March 3rd, 2014  |  Sheryl Allenson

An outside counsel who performed a background investigation that led to an employee’s termination was able to convince the federal district court for the District of Columbia that he was not a consumer reporting agency under the Fair Credit Reporting Act, even though the court acknowledged that 1996 amendments to the Act imposed certain obligations on “a person” who procured a consumer report or caused such a report to be procured. Although relying on persuasive authority from another jurisdiction in deciding that the outside counsel fell outside the scope of the FCRA, the court seemed to ignore persuasive authority from the Federal Trade Commission on its interpretation of the Act.

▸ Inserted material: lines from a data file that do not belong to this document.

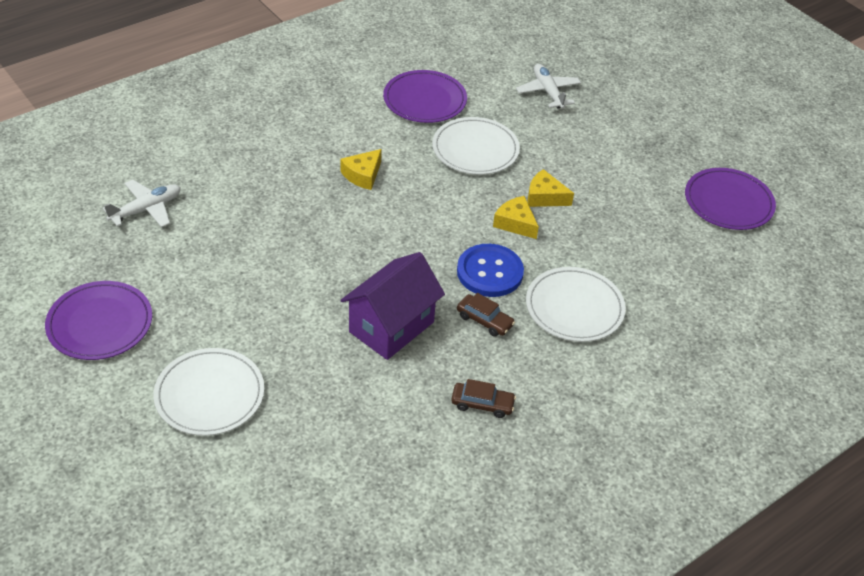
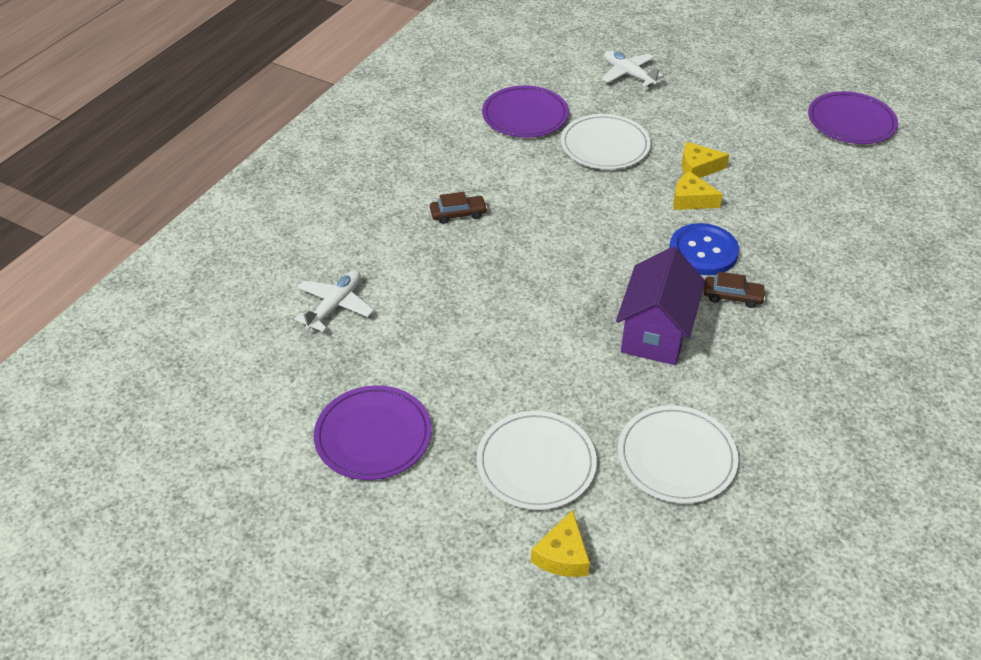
camera: 20 degrees left, 0 degrees up
yellow cheese [340,149,382,190] -> yellow cheese moved to [531,510,590,577]
brown car [451,379,516,418] -> brown car moved to [430,192,487,224]
white plate [526,267,626,342] -> white plate moved to [618,405,739,504]

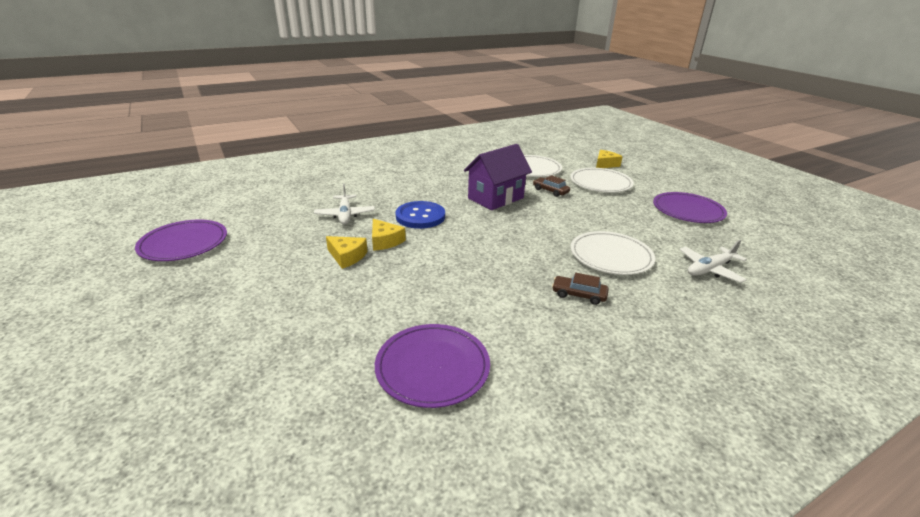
camera: 150 degrees left, 15 degrees down
white plate [561,114,651,169] -> white plate moved to [570,231,655,275]
white plane [602,51,664,87] -> white plane moved to [314,184,375,225]
brown car [703,272,766,308] -> brown car moved to [533,175,570,197]

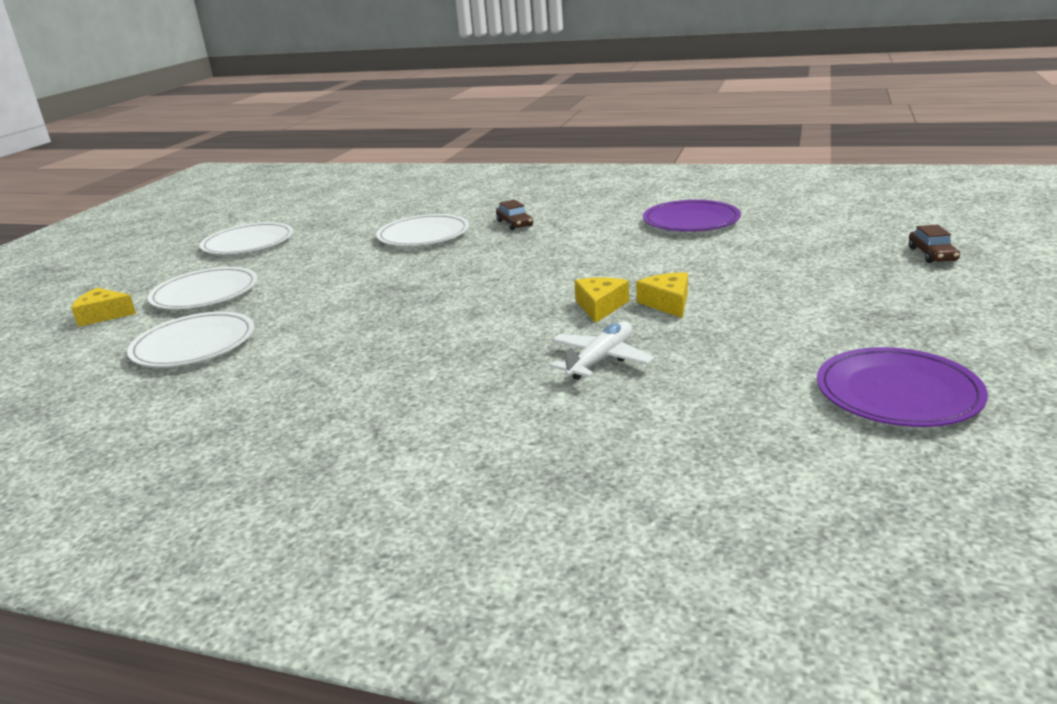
camera: 130 degrees left, 5 degrees down
blue button [395,201,445,229] -> none
purple house [464,144,532,210] -> none
brown car [533,175,570,197] -> brown car moved to [909,225,960,263]
purple plate [653,192,727,223] -> white plate [200,222,293,254]
white plane [679,240,747,283] -> none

Investigation ends in discharge. In Mattiaccio, G, II v DHA Group, Inc, the employee (plaintiff here) learned from HR that there was a “complaint against personnel at the company.” About two weeks later, he was placed on administrative leave until further notice because of “information coming to light that requires additional review and investigation.” On the same day the employee was placed on leave, his employer engaged the employer’s outside counsel (defendant here) to conduct a post-employment background check on the employee. Apparently, it seemed that a day after the employee was placed on leave, a coworker provided the HR manager with information that the employee had been convicted of perjury.

By the employee’s own admission, the outside counsel performed other work in addition to background investigations. In the course of his investigation of the employee, the attorney used a computer database that according to the employee contained many inaccuracies. Despite the employee’s portrayal of the information, he was terminated. The employer issued a termination letter, asserted that he had failed to disclose prior convictions, and claimed he was terminated because he was “far less than candid with [the employer] with respect to important and relevant aspects of his background and experience.” A copy of the outside counsel’s background investigation report was also attached, which the employee said inaccurately portrayed that he was convicted of assault and battery.

FCRA claims filed. The employee filed suit against, among others, his employer and the outside counsel, alleging violation of the FCRA and state law. The employee relied on Secs. Secs. 1681(b)(2)(A) and (b)(3)(A), as well as 1681(a)(1)(A), claiming that outside counsel “improperly and unlawfully obtained [the employee’s] credit report, criminal history, civil history, prior employment information, and attempted to obtain information about drug use by [the employee], all without proper authorization from [the employee].” He also claimed that outside counsel failed to provide him with a summary of rights under the FCRA or the required “pre-adverse action” and “adverse action” notices. Finally, the employee claimed that outside counsel violated the FCRA by failing to respond to requests to correct erroneous information in the report. The employer’s outside counsel filed a motion to dismiss.

Getting around FCRA. Initially, things were not looking good for the attorney. Because there were factual disputes raised relating to outside counsel’s argument that his background check was not a consumer report and that the employee provided authorization for a background check, the court was not in a position to make a ruling on a motion to dismiss. Ironically, the court rejected the outside counsel’s argument that he could not be a consumer reporting agency as a user of consumer information, noting that the defendant’s reliance on case law was misplaced because it was based on the pre-1996 Act. While the court explained that the 1996 FCRA amendments imposed obligations on “a person” who procures a consumer report or causes such report to be procured, the court seemed disinclined to stretch this to require that outside counsel to comport with FCRA requirements when conducting background investigations.

Instead, the court turned to persuasive authority from the Northern District of Illinois, finding that outside counsel was an attorney-agent of the employer. There was “nothing in the FCRA that would require the imposition of independent FCRA obligations on an attorney-agent to the detriment to the attorney-client relationship,” said the court. Analogizing to cases involving an agency relationship, the court noted that in this instance, as in the Illinois decision, the defendant acted at the employer’s behest as its attorney-agent, preparing and evaluating the employee’s background information.

Although the court adopted persuasive authority from the Northern District of Illinois, it seemed to ignore persuasive authority from the FTC interpreting the FCRA’s provisions relating to a whether a third-party, here an attorney, should be considered a consumer reporting agency. While the outcome might have been the same if the court had considered all of the authority, it seems here the outside counsel may have slid by with the court’s decision that he was not a consumer reporting agency.